The overall incidence rate of OHSS was 3.1%~8.0% in IVF-ET cycle, and the incidence rate of high-risk patients could be as high as 20%[7]. According to the World Health Organization(WHO), the incidence of moderate OHSS is 3 ~ 6%, and the incidence of severe OHSS is 0.1 ~ 2%[8].
The pathogenesis of OHSS is not fully understood, which may be related to the production of various vasoactive substances in the ovaries stimulated by HCG[9–10]. The increase of hCG level in OHSS patients triggers the mutation of FSH receptor, which leads to the increase of corresponding downstream hormones[11]. In addition, hCG is highly sensitive to mutant FSH receptor (FSHR) and glycoprotein hormones with the same subunits are over secreted[12]. However, pregnancy patients themselves also produce more endogenous HCG, which may also be another possible mechanism of OHSS. Recent studies have also shown that all FSHR gene activation mutations are associated with OHSS[13–14].
The main pathological changes of OHSS were multiple follicles and multiple corpus luteum cysts with interstitial edema, which caused ovarian enlargement and abnormal volume[15]. In addition, increased capillary permeability causes fluid to flow into the extravascular cavity, leading to pleural effusion, ascites, pericardial effusion, and even systemic edema. These changes can lead to hypovolemia and the increase of blood drug concentration, which can easily lead to the formation of intravascular thrombosis, renal perfusion insufficiency, and then oliguria and electrolyte disorder[16–17].
The key to prevent OHSS is early identification of high-risk factors, including youth, low body mass index, polycystic ovary syndrome, hypothyroidism, rapid increase of serum E2 levels and previous history of OHSS[18–20]. We should pay attention to the clinical intervention before the treatment of COH cycle in high-risk groups. During ovulation induction, we should closely monitor blood E2 and B-ultrasound, monitor the size and quantity of follicles. The stimulation program and the dosage of Gn should be adjusted in time to prevent the occurrence of OHSS. Mild OHSS is mostly self-healing. The main purpose of moderate and severe OHSS treatment is capacity expansion and symptomatic and supportive treatment. Early and timely give human serum albumin, low molecular dextran andother intravenous drip to correct blood volume and improve microcirculation[21]. For patients with a large amount of hydrothorax and ascites with chest tightness and abdominal distension pain, it is the quickest and most effective treatment method to improve symptoms. For severe OHSS with more follicles, puncture and aspiration of follicles can achieve good results.

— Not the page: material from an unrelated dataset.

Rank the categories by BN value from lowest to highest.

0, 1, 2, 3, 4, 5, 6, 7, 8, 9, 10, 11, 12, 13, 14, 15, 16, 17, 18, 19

In this case, the risk factors of OHSS included age < 35 years old, polycystic ovary syndrome, hCG triggering ovulation and pregnancy. Age < 35 years old is an independent risk factor for OHSS. There are more antral follicles in the ovaries of young patients, and the number of follicles collected during COH cycle is also increased. In addition, there are a large number of Gn receptors in the ovaries of young patients, and they are prone to overreaction to Gn. PCOS is an ovulation disorder and endocrine disease, which affects about 26% of women of childbearing age[22]. It significantly increases the risk of OHSS during COH cycle[23]. The gonadotropin required for follicular development is quite different during COH cycle, and the follicular development is difficult to control.HCG is widely used in ART cycles for COH cycle and luteal support. Exogenous hCG can increase the content of the internal hCG, activate renin angiotensin system, and enhance the activities of renin, angiotensin and their invertase, thus producing angiotensin II, the ultimate active substance, resulting in the increase of vascular permeability and the occurrence of OHSS.

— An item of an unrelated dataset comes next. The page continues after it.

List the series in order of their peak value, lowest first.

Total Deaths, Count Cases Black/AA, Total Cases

In this case, the patient developed moderate OHSS 4 days after oocyte retrieval, and was not hospitalized in time. 8 days after oocyte retrieval, the patient developed into severe OHSS and was hospitalized. After 13 days of volume expansion, supportive symptomatic treatment and four times of peritoneal puncture fluid extraction treatment, the patient's condition was still delayed. Finally, the patient was discharged because she refused to continue treatment. Two weeks after discharge, urine HCG was tested positive and blood HCG gradually decreased, and biochemical pregnancy was considered. The patient did not undergo fresh embryo transplantation due to the consideration of moderate OHSS 4 days after oocyte retrieval. Then, when was the embryo implanted?

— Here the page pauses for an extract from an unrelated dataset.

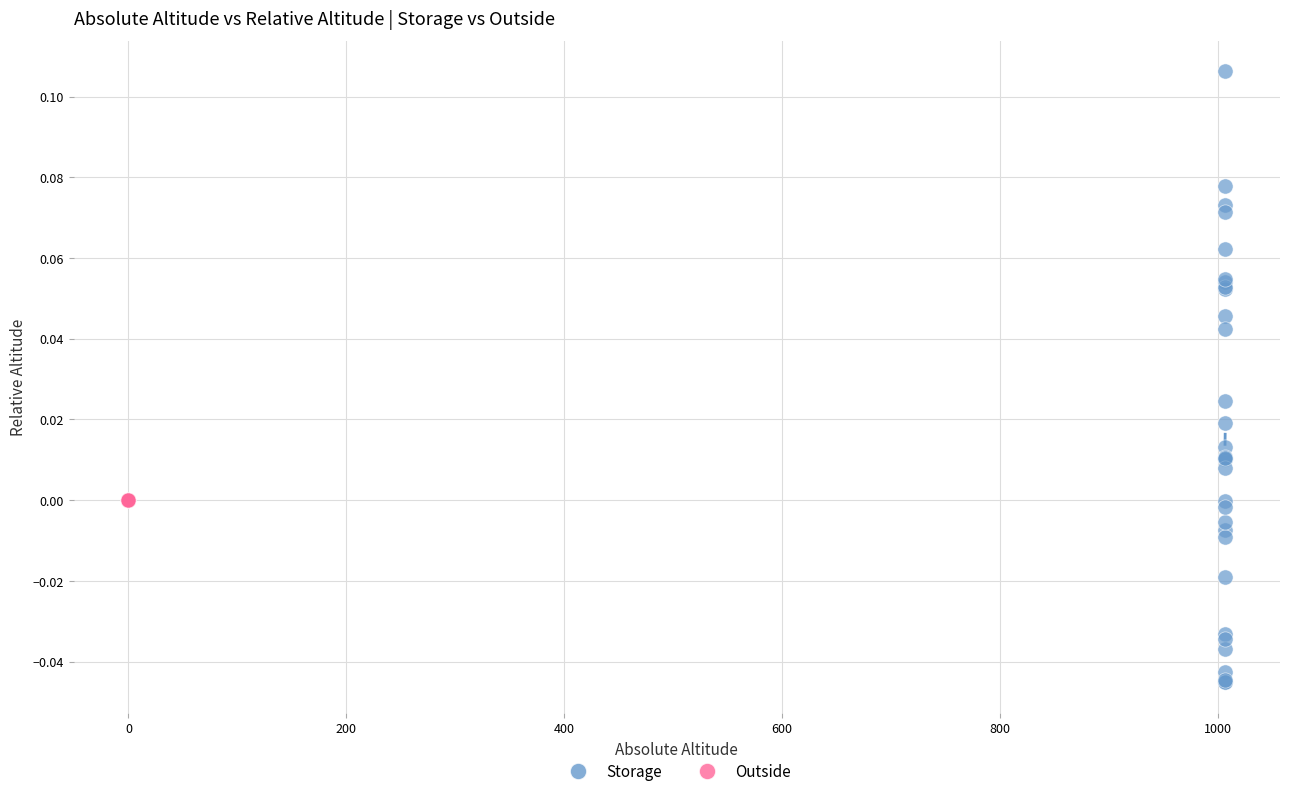

Which series reaches the minimum Y coordinate?

Storage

After make a detailed inquiry of the patient's medical history, we learned that the patient had no history of coitus during the luteal phase ovulation induction period, but had a history of coitus during letrozole ovulation induction period. Therefore, it was inferred that the patient had ovulation during letrozole ovulation induction period, and normal fertilization and implantation occurred. It is considered that the placenta trophoblast secretes a large amount of endogenous hCG due to pregnancy, which increases the risk of severe OHSS and prolongs the course of disease. Other studies have found that hCG plays a key role in promoting the release of VEGF, which can increase the activity of VEGF[24], thus aggravating the patient's condition.